• [TASK DETAILS] In the bandit package documentation below, rewrite the paragraph that begins "a vector of probabilities" more concisely, keeping its main facts.

• [SOURCE TEXT]
----
Package 'bandit'

Title: Functions for Simple a/B Split Test and Multi-Armed Bandit Analysis
Description: A set of functions for doing analysis of A/B split test data and web metrics in general.
Authors: Thomas Lotze and Markus Loecher
Maintainer: Markus Loecher <[email protected]>
License: GPL-3
Version: 0.5.1
Built: 2024-11-12 02:54:27 UTC
Source: https://github.com/cran/bandit

Help Index


Functions for simple A/B split test and multi-armed bandit analysis

Description

A set of functions for doing analysis of A/B split test data and web metrics in general.

Details

Package: bandit
Type: Package
Title: Functions for simple A/B split test and multi-armed bandit analysis
Version: 0.5.0
Date: 2014-05-03
Imports: boot, gam (>= 1.09)
Author: Thomas Lotze and Markus Loecher
Maintainer: Thomas Lotze <[email protected]>
License: GPL-3

Author(s)

Thomas Lotze and Markus Loecher


best_binomial_bandit

Description

Compute the Bayesian probabilities for each arm being the best binomial bandit.

Usage

best_binomial_bandit(x, n, alpha=1, beta=1)

Arguments

x

as in prop.test, a vector of the number of successes

n

as in prop.test, a vector of the number of trials

alpha

shape parameter alpha for the prior beta distribution.

beta

shape parameter beta for the prior beta distribution.

Value

a vector of probabilities for each arm being the best binomial bandit; this can be used for future randomized allocation

Author(s)

Thomas Lotze <[email protected]> and Markus Loecher

References

Steven L. Scott, A modern Bayesian look at the multi-armed bandit, Appl. Stochastic Models Bus. Ind. 2010; 26:639-658. (http://www.economics.uci.edu/~ivan/asmb.874.pdf)

See Also

prop.test

Examples

x=c(10,20,30,50)
n=c(100,102,120,130)
arm_probabilities = best_binomial_bandit(x,n)
print(arm_probabilities)
paste("The best arm is likely ", which.max(arm_probabilities), ", with ",
	round(100*max(arm_probabilities), 2), " percent probability of being the best.", sep="")

best_binomial_bandit(c(2,20),c(100,1000))

best_binomial_bandit(c(2,20),c(100,1000), alpha = 2, beta = 5)

#quick look at the various shapes of the beta distribution as we change the shape params:
AlphaBeta = cbind(alpha=c(0.5,5,1,2,2),beta=c(0.5,1,3,2,5))
M = nrow(AlphaBeta)
y= matrix(0,100,ncol=M)
x = seq(0,1,length=100)
for (i in 1:M) y[,i] = dbeta(x,AlphaBeta[i,1],AlphaBeta[i,2])
matplot(x,y,type="l", ylim = c(0,3.5), lty=1, lwd=2)
param_strings = paste("a=", AlphaBeta[,"alpha"], ", b=", AlphaBeta[,"beta"], sep="")
----
• [DATA PROVIDED]

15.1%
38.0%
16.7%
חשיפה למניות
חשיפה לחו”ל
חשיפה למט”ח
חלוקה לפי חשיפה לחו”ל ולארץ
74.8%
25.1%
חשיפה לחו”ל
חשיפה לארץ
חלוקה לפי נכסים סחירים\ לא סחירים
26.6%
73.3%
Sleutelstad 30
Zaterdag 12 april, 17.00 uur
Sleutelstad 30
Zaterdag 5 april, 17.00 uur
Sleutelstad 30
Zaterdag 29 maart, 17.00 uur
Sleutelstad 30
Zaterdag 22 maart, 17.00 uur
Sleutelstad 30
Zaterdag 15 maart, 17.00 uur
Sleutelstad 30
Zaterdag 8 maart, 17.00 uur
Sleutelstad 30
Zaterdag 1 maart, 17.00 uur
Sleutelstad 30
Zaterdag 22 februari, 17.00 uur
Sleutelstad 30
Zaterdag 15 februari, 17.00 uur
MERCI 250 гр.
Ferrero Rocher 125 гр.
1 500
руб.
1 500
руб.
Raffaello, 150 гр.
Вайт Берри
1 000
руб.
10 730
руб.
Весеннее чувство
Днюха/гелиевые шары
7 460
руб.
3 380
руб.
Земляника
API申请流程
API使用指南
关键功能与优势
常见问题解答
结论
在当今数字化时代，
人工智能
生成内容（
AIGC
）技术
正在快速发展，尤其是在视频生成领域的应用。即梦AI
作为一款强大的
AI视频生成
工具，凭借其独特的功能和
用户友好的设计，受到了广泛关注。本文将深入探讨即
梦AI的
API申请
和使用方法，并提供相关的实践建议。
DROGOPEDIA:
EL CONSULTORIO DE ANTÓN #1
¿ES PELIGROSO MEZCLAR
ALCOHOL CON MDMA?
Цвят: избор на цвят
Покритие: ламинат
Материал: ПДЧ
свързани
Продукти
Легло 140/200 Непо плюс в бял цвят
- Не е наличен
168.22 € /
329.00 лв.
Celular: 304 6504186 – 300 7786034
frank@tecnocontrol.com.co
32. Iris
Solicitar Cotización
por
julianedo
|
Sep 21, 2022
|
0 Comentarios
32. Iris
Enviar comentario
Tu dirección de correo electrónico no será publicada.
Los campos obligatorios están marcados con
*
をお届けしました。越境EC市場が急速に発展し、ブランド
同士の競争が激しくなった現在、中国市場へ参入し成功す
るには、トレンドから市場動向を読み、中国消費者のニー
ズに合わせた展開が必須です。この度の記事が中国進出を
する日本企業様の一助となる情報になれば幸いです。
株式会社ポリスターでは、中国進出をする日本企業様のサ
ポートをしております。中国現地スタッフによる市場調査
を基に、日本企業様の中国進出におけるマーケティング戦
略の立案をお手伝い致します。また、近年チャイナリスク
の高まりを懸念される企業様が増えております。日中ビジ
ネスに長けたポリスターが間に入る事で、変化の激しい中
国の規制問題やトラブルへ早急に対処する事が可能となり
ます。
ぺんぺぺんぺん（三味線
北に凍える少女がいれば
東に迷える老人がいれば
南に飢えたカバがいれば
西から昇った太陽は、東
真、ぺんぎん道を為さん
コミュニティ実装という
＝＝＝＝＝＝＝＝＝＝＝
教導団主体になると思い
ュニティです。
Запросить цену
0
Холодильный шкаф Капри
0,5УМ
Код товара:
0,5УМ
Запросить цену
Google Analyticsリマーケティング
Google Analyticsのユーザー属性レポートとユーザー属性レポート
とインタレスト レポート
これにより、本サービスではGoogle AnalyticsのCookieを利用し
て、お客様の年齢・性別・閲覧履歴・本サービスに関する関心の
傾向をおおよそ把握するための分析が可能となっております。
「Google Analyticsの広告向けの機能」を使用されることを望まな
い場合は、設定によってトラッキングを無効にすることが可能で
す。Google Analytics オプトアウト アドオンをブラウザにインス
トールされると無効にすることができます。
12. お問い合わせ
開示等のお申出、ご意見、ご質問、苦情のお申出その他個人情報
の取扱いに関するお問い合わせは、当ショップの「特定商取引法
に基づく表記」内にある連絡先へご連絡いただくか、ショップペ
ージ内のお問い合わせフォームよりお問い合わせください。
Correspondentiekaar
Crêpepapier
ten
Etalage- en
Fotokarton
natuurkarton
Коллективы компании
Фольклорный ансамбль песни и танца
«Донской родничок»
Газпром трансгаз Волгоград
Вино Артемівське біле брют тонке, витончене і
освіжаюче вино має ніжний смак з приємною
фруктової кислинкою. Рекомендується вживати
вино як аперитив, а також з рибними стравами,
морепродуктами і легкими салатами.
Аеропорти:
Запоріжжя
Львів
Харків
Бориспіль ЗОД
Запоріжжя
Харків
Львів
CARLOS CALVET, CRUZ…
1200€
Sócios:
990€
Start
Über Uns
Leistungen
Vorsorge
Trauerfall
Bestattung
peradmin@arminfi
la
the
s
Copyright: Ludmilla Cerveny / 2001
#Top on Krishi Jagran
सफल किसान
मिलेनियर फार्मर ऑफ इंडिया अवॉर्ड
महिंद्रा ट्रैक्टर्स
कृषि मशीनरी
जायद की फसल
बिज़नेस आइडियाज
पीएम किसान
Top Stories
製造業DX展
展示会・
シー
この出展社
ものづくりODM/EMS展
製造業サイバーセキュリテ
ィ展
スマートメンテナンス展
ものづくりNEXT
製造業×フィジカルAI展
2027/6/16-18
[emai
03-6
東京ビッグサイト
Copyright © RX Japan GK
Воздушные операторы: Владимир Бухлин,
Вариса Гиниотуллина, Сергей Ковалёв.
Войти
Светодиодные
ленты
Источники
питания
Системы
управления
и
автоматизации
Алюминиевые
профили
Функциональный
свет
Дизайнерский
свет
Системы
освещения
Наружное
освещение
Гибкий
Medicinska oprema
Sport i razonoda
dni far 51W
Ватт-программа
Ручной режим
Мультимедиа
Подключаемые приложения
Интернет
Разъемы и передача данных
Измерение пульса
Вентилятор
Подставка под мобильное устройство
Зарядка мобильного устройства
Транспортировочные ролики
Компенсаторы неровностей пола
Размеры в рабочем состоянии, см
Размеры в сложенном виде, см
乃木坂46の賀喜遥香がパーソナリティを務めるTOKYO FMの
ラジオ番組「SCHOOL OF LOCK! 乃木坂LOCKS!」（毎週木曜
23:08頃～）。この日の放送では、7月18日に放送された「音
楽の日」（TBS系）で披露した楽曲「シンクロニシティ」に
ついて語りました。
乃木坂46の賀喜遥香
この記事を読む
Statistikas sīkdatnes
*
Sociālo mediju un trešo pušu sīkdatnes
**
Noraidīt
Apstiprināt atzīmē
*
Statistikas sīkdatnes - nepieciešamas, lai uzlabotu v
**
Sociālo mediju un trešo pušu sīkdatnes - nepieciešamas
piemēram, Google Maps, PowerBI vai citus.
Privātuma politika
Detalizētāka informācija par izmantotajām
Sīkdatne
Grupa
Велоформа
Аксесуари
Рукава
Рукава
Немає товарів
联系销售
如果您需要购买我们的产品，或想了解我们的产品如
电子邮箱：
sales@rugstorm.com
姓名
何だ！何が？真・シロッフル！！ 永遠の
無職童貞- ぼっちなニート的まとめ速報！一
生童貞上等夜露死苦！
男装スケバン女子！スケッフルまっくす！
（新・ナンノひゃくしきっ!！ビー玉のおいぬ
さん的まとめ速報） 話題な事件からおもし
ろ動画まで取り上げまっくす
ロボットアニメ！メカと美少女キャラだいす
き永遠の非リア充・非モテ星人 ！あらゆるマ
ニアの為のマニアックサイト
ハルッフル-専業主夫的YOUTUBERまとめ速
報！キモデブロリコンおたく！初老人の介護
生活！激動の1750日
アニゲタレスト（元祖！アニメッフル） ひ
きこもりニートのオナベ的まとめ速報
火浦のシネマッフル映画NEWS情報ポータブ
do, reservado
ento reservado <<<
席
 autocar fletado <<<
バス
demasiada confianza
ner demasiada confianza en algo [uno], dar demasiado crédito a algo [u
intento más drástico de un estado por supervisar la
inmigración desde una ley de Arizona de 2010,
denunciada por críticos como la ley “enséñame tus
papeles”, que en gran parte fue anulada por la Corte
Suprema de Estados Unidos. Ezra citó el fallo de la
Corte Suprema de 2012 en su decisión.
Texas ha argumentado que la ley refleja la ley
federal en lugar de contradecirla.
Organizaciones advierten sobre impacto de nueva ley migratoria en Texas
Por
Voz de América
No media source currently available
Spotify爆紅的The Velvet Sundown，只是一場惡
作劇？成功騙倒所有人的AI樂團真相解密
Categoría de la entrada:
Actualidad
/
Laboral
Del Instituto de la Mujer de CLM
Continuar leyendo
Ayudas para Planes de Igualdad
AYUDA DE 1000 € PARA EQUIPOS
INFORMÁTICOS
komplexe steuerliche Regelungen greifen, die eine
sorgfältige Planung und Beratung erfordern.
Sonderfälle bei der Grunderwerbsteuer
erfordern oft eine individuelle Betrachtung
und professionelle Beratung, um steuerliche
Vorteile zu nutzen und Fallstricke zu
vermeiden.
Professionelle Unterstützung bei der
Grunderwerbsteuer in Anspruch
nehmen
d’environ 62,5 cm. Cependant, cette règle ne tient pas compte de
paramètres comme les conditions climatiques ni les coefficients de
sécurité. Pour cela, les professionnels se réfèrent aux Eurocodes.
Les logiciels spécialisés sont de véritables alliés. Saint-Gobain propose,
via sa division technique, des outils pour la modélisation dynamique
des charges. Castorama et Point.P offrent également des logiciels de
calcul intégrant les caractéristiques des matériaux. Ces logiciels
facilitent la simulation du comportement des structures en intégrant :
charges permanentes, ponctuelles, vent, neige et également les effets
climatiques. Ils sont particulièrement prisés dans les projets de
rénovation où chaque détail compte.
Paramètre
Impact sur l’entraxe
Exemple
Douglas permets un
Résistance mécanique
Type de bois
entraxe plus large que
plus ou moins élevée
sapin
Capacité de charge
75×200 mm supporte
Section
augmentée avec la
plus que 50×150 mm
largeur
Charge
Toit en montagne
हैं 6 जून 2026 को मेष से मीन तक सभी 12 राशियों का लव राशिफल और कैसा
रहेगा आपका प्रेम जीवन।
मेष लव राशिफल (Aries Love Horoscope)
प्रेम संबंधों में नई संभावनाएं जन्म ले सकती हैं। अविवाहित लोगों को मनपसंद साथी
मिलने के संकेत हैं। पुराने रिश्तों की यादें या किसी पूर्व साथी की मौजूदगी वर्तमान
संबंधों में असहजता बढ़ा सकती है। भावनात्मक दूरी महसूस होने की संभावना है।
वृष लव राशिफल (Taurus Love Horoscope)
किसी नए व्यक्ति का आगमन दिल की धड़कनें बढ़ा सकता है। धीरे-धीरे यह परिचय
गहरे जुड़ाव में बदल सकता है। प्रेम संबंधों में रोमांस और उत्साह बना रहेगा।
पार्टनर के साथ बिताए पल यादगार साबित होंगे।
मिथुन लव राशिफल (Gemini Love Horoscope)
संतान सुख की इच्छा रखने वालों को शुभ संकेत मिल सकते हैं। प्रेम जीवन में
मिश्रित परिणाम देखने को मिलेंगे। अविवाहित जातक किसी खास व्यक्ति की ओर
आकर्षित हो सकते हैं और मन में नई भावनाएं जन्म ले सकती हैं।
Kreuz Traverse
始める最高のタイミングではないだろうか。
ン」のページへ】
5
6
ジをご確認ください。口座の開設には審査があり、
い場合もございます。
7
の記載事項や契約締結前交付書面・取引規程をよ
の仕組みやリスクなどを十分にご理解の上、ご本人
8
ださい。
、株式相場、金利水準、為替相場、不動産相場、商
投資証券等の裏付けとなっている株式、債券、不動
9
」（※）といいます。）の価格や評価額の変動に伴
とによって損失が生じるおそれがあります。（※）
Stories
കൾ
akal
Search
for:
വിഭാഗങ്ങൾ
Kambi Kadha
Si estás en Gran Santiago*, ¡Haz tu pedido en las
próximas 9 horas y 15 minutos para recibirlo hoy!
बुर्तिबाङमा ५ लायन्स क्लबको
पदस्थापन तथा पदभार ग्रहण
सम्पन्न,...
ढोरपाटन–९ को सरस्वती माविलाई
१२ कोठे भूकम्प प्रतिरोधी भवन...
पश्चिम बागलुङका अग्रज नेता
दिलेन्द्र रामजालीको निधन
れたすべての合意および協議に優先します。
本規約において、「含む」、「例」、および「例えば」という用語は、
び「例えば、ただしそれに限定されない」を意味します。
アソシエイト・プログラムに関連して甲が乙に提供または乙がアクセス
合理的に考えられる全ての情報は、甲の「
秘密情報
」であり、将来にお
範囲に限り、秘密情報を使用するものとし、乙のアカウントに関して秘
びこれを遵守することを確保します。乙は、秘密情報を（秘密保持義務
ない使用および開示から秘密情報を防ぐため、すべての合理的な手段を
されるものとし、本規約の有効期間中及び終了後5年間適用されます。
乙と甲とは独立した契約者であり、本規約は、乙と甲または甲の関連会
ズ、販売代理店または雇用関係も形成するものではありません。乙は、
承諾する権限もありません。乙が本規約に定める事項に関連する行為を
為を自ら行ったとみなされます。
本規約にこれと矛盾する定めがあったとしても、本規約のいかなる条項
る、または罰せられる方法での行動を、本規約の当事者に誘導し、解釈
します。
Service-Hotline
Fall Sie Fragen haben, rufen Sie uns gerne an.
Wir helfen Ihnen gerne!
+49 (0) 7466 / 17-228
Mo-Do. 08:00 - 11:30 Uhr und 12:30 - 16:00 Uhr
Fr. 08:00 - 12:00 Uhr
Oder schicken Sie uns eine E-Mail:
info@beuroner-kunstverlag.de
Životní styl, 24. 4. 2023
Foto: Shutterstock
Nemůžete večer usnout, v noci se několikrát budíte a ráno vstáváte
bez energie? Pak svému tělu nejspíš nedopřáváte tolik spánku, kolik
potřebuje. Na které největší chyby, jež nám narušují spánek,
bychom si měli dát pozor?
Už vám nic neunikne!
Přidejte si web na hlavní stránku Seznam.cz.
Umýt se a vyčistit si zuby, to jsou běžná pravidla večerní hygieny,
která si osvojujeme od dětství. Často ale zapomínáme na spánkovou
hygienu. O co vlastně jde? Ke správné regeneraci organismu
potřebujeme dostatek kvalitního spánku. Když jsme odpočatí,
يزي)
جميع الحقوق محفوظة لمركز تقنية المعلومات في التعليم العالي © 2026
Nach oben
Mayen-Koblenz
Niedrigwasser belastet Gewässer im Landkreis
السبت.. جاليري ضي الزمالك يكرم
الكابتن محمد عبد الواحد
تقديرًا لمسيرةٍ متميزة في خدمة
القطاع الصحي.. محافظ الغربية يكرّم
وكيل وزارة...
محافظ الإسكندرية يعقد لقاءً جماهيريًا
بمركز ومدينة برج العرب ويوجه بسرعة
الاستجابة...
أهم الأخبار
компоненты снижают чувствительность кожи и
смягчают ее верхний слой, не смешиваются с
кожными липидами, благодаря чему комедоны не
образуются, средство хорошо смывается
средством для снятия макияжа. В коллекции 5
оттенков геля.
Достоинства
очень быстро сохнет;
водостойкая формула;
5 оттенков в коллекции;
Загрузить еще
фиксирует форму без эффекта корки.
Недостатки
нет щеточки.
----
• [YOUR SOLUTION] A vector giving each arm's probability of being the best binomial bandit, which can guide future randomized allocation.